M	D	CuQuantum.jl	QT.jl GPU cuSPARSE	QT.jl CPU
4	81	0.46 s	0.018 s	0.021 s
6	729	2.62 s	0.32 s	5.89 s
8	6,561	250 s	infeasible	infeasible

At $M=6$, cuSPARSE is 8× faster than cuDensityMat. At $M=8$, the Liouvillian is $43\text{M} \times 43\text{M}$ sparse (~77 GB) — only cuDensityMat can run.

Single $L[\rho]$ Action

M	D	CuQuantum.jl	QT.jl GPU cuSPARSE
2	9	0.267 ms	0.039 ms
4	81	1.22 ms	0.048 ms
6	729	6.45 ms	0.90 ms
8	6,561	620 ms	infeasible

Batched Evolution (A100)

Many density matrices evolved with different coupling strengths in one kernel launch — the parameter sweep use case for quantum optimal control.
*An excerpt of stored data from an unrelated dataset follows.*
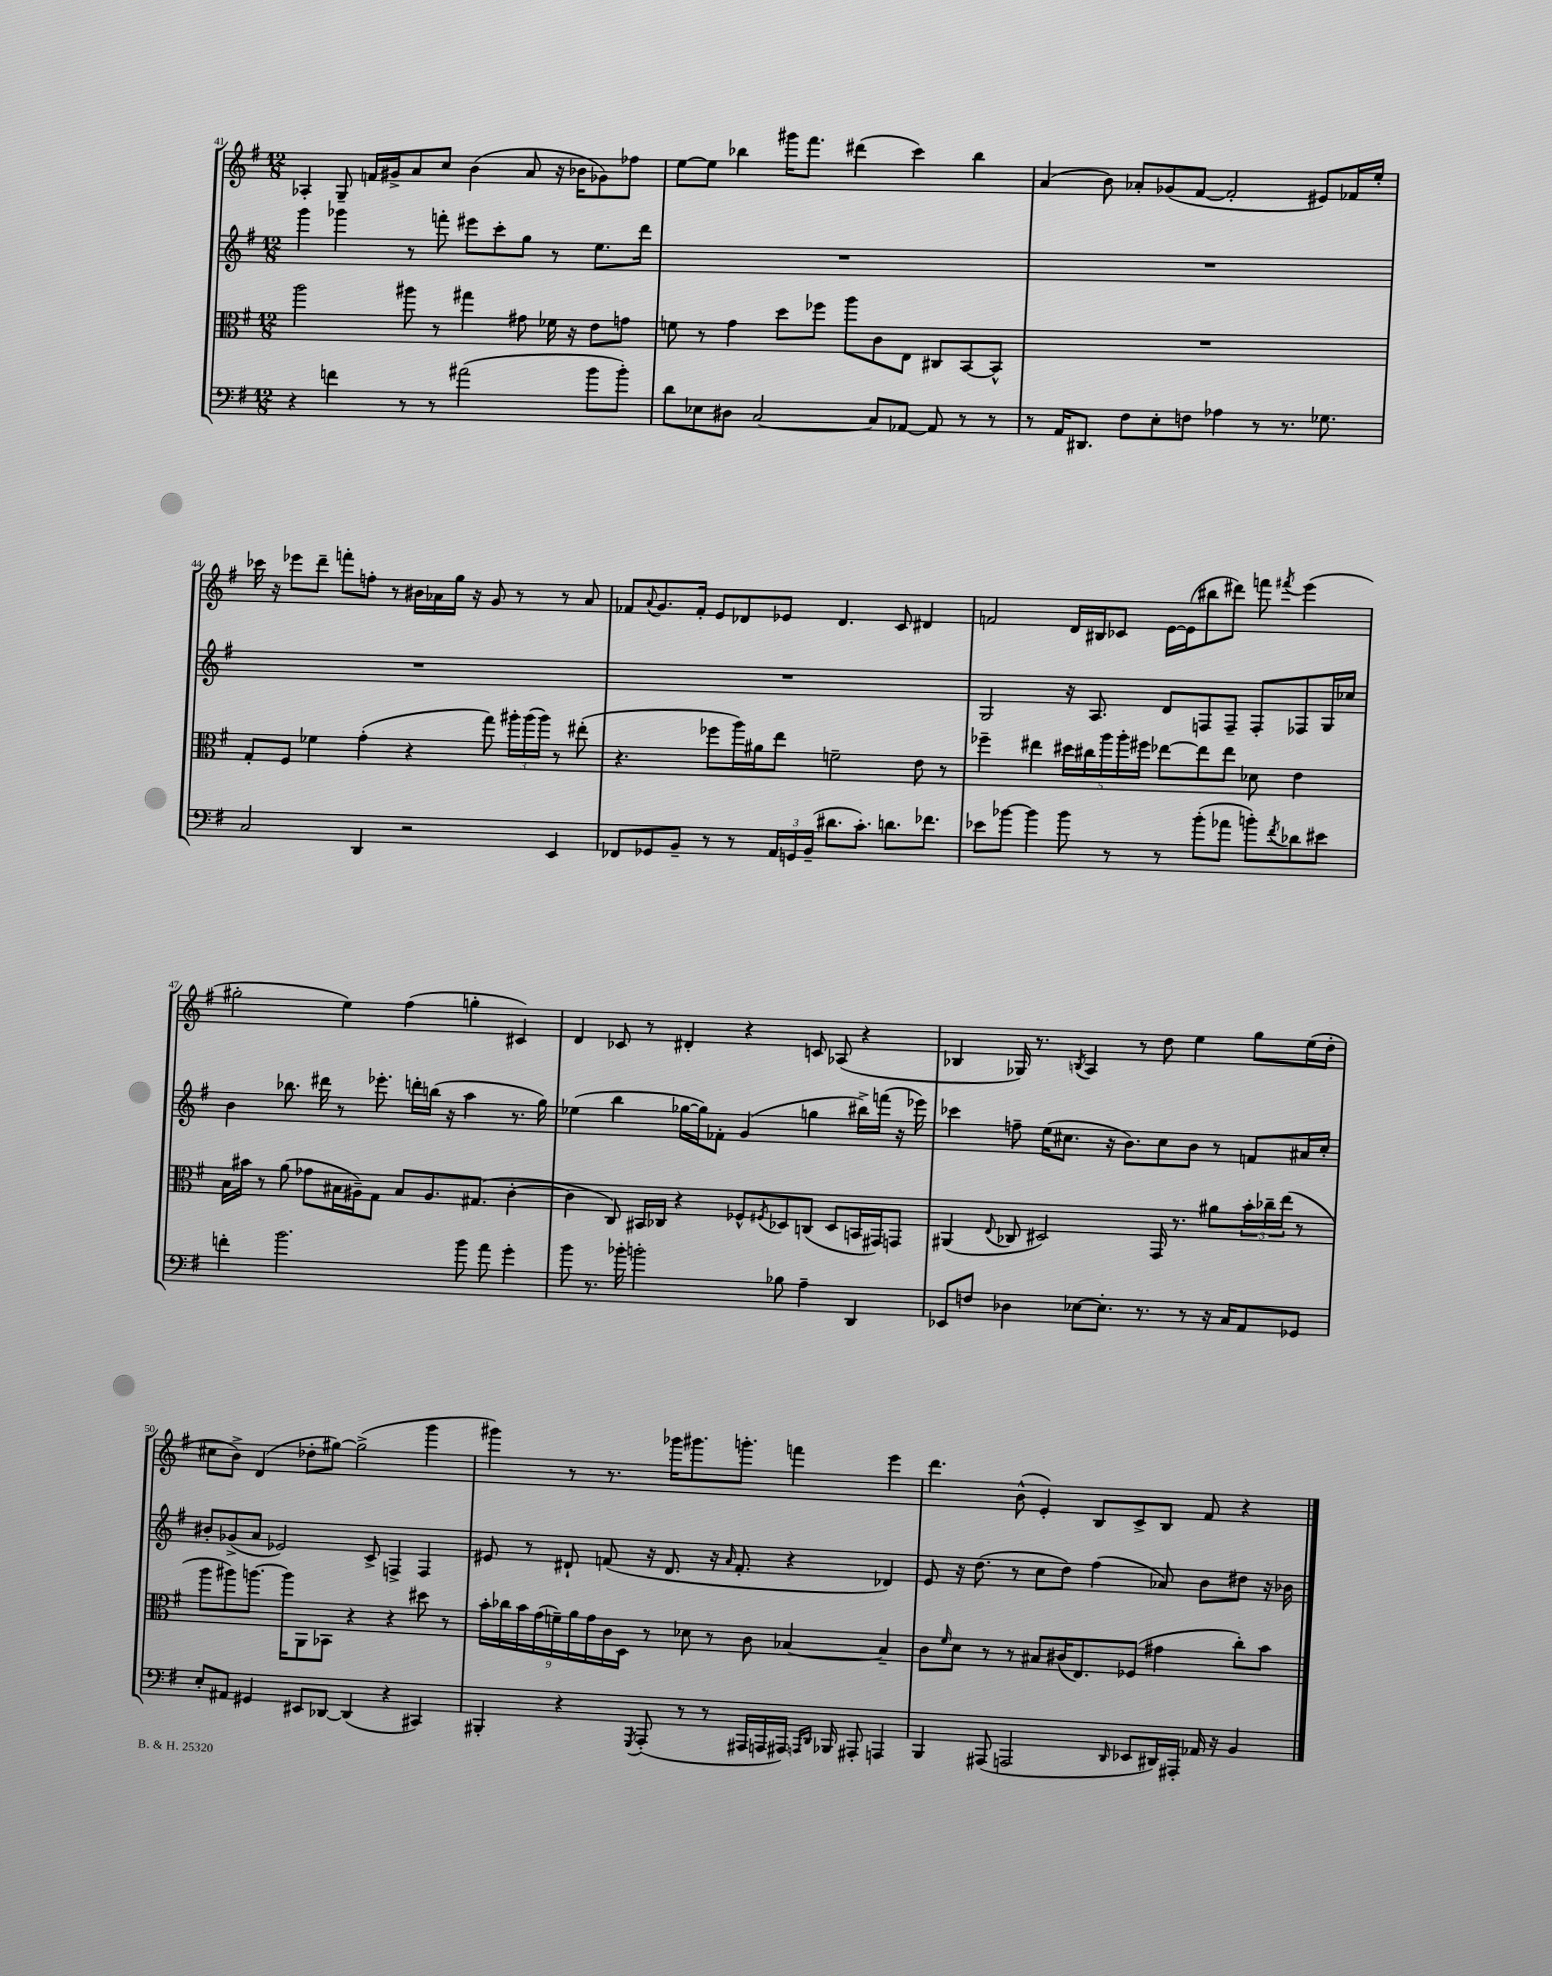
<<
\new StaffGroup <<
\new Staff = "s0" {
    \clef treble \key g \major \numericTimeSignature \time 12/8
    aes4-. g8-- f'16 gis'16-> a'8 c''8 b'4( a'8 r16 bes'16 ges'8) fes''8 |
    e''8~ e''8 bes''4 gis'''16 fis'''8. dis'''4( c'''4) bes''4 |
    a'4( b'8) aes'8-. ges'8( fis'8~ fis'2-. eis'8) fes'16 e''16-. |
    ces'''16 r16 ees'''8 d'''8-- f'''8-. f''8-. r8 bis'16 aes'16 g''16 r16 g'8 r8 r8 aes'8 |
    fes'8 \appoggiatura { a'8 } g'8. fes'16-. e'8 des'8 ees'8 des'4. c'8 dis'4 |
    f'2 d'16 bis16 ces'8 e'16~ e'16( bis''8 dis'''8) f'''8 \acciaccatura { fis'''8 } e'''4( |
    gis''2-. e''4) fis''4( g''4-. cis'4) |
    d'4 ces'8 r8 dis'4-. r4 c'8 aes8( r4 |
    bes4 ges16) r8. \acciaccatura { b8 } a4 r8 d''8 e''4 g''8 e''16( d''16-. |
    cis''8 b'8->) d'4( des''8-. gis''8~) gis''2->( g'''4 |
    gis'''4) r8 r8. ges'''16 gis'''8. g'''8.-. f'''4 e'''4 |
    d'''4. b'8-^( e'4-.) b8 c'8-> b8 fis'8 r4 \bar "|." |
}
\new Staff = "s1" {
    \clef treble \key g \major \numericTimeSignature \time 12/8
    g'''4 ges'''4 r8 f'''8-. eis'''8 c'''8-. g''8 r8 e''8. d'''16 |
    R1. |
    R1. |
    R1. |
    R1. |
    g2 r16 a8. d'8 f8 f8-- f8-. fes8 g16 ces''16 |
    b'4 bes''8. dis'''16 r8 ees'''8.-. d'''16-. b''16( r16 a''4 r8. g''16) |
    ees''4( b''4 ges''16~ ges''16) fes'8-. g'4( g''4 bis''16->) f'''16( r16 ees'''16) |
    ces'''4 f''8-- e''16( cis''8. r16 b'8.) cis''8 b'8 r8 f'8 ais'16 cis''16-. |
    bis'8-. ges'8->( a'8 ees'2) c'8-> f4-> f4 |
    eis'8 r8 dis'8-! f'8( r16 dis'8. r16 \grace { a'16 } f'8.-. r4 des'4) |
    e'8 r16 d''8.( r8 c''8 d''8) fis''4( aes'8) b'8 dis''8 r16 bes'16 \bar "|." |
}
\new Staff = "s2" {
    \clef alto \key g \major \numericTimeSignature \time 12/8
    a''2 ais''8 r8 gis''4 gis'8 fes'16 r16 e'8 g'8 |
    f'8 r8 g'4 d''8 fes''8 a''8 c'8 e8 cis8 b,8~ b,8-^ |
    R1. |
    g8-. fis8 fes'4 g'4-.( r4 g''8) \tuplet 3/2 { ais''16-. ais''16( ais''16) } r8 eis''8-.( |
    r4. fes''8 a''16) ais'16 e''8 f'2-- e'8 r8 |
    fes''4-- eis''4 \tuplet 5/4 { dis''16 cis''16 a''16 a''16-. fis''16 } ees''8~ ees''8 ees''8 des'8 e'4 |
    b16 bis'16 r8 a'8( ges'8 bis16 ais16--) g8 bis8 ais8. gis8.( c'4~-. |
    c'4 c8) bis,16 ces16 r4 fes8-^ \acciaccatura { fis8 } des8 c8( des8 b,16 gis,16) g,8 |
    ais,4( \appoggiatura { e8 } ces8 dis2) g,16 r8. ais'8 \tuplet 3/2 { b'16-. ces''16-- e''16( } r8 |
    a''8 ais''8) a''8.~ a''16 a,8 bes,8 r4 r4 dis''8 r8 |
    \tuplet 9/8 { b'16-. ces''16 b'16 g'16( f'16--) a'16 g'16 c'16 d16 } r8 des'8 r8 c'8 bes4~ bes4-- |
    c'8 \grace { fis'16 } d'8 r8 r8 bis8 cis'16( e8.) fes8( gis'4 c''8-.) b'8 \bar "|." |
}
\new Staff = "s3" {
    \clef bass \key g \major \numericTimeSignature \time 12/8
    r4 f'4 r8 r8 ais'2( b'8 b'8-.) |
    d'8 ees8 dis8 c2~ c8 aes,8~ aes,8 r8 r8 |
    r8 a,16 dis,8. fis8 e8-. f8 aes4 r8 r8. ges8. |
    c2 d,4 r2 e,4 |
    fes,8 ges,8 b,8-- r8 r8 \tuplet 3/2 { a,16 g,16 b,16--( } dis'8. c'8.-.) d'8. fes'8. |
    ees'8 bes'8~ bes'4 bes'8 r8 r8 bes'8-.( aes'8 b'8-.) \acciaccatura { fis'8 } des'8 eis'8 |
    f'4-. b'2. b'8 a'8 g'4-. |
    b'8 r8. bes'16-. b'2-. bes8 a4-- d,4 |
    ees,8 f8 des4 ees8~ ees8.-. r8. r8 r16 c16 a,8 ges,8 |
    e8-. ais,8 gis,4 eis,8 des,8~ des,4( r4 cis,4) |
    bis,,4-. r4 \acciaccatura { g,,8 } a,,8-.( r8 r8 ais,,16 a,,16 ais,,16) \grace { a,,16 d,16 } bes,,16 ais,,8-. a,,4 |
    b,,4 ais,,8( a,,2 \grace { d,16 } ees,8 dis,16) ais,,16-. aes,16 r16 b,4 \bar "|." |
}
>>
>>
\layout { \context { \Score currentBarNumber = #41 } }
M	D	Batch	cuDM batched	cuDM sequential	Speedup
2	9	64	0.45 ms	20.6 ms	46×
2	9	256	0.38 ms	70.1 ms	186×
4	81	64	2.79 ms	70.1 ms	25×
4	81	256	8.05 ms	280.7 ms	35×
6	729	64	297 ms	497 ms	1.7×
6	729	256	1,146 ms	1,990 ms	1.7×

At small system sizes ($M=2\text{--}4$), native batching amortizes kernel launch overhead by up to 186×. At $M=6$, the per-action cost dominates and batching gives ~1.7× speedup.

Cross-Framework Comparison (Tesla T4)

Five frameworks, same problem. cuDensityMat benchmarks use RK4; QuantumToolbox.jl and QuTiP use adaptive solvers.

Full 100-step Simulation

M	D	CuQuantum.jl	Python CuPy	JAX ext	QT.jl CPU	QuTiP
2	9	0.22 s	1.36 s	0.38 s	0.0003 s	0.005 s
4	81	1.48 s	1.01 s	1.08 s	0.021 s	0.043 s
6	729	60.0 s	64.0 s	64.4 s	6.67 s	12.3 s

On T4, CPU sparse wins at all sizes. The T4 has only 0.25 TFLOPS FP64 — cuDensityMat's tensor network contraction needs A100-class throughput to be competitive.

Single $L[\rho]$ Action (T4)

M	D	CuQuantum.jl	Python CuPy	JAX ext	QT.jl GPU cuSPARSE	QuTiP
2	9	0.48 ms	0.74 ms	0.88 ms	0.046 ms	0.005 ms
4	81	4.93 ms	5.79 ms	6.00 ms	0.072 ms	14.0 ms
6	729	149 ms	159 ms	161 ms	4.06 ms	OOM

Wrapper Overhead

All three cuDensityMat wrappers call the same C library. The overhead at $M=6$ on T4:

Wrapper	Single $L[\rho]$	vs Julia
CuQuantum.jl	149 ms	—
Python CuPy	159 ms	+7%
JAX extension	161 ms	+8%

Julia is faster due to direct ccall without Python GIL overhead. The gap narrows at large sizes where the cuDensityMat kernel dominates.

Validation

CPU and GPU produce bitwise-identical results for the static Liouvillian at $t=0$. All frameworks agree on final populations to within solver tolerances across 100 time steps.

Environment

	A100 benchmarks	T4 benchmarks
GPU	A100-SXM4-40GB	Tesla T4 (16 GB)
CPU	12 vCPUs, 85 GB	8 vCPUs, 30 GB
Julia	1.12.5	1.12.5
CUDA	12.8	12.8
Python	—	3.10 / 3.11 (JAX)
QuTiP	—	5.2.3
JAX	—	0.6.2

Reproduction

Benchmark scripts are in benchmark/comparison/ and benchmark/batched/. See the comparison README for setup and run instructions.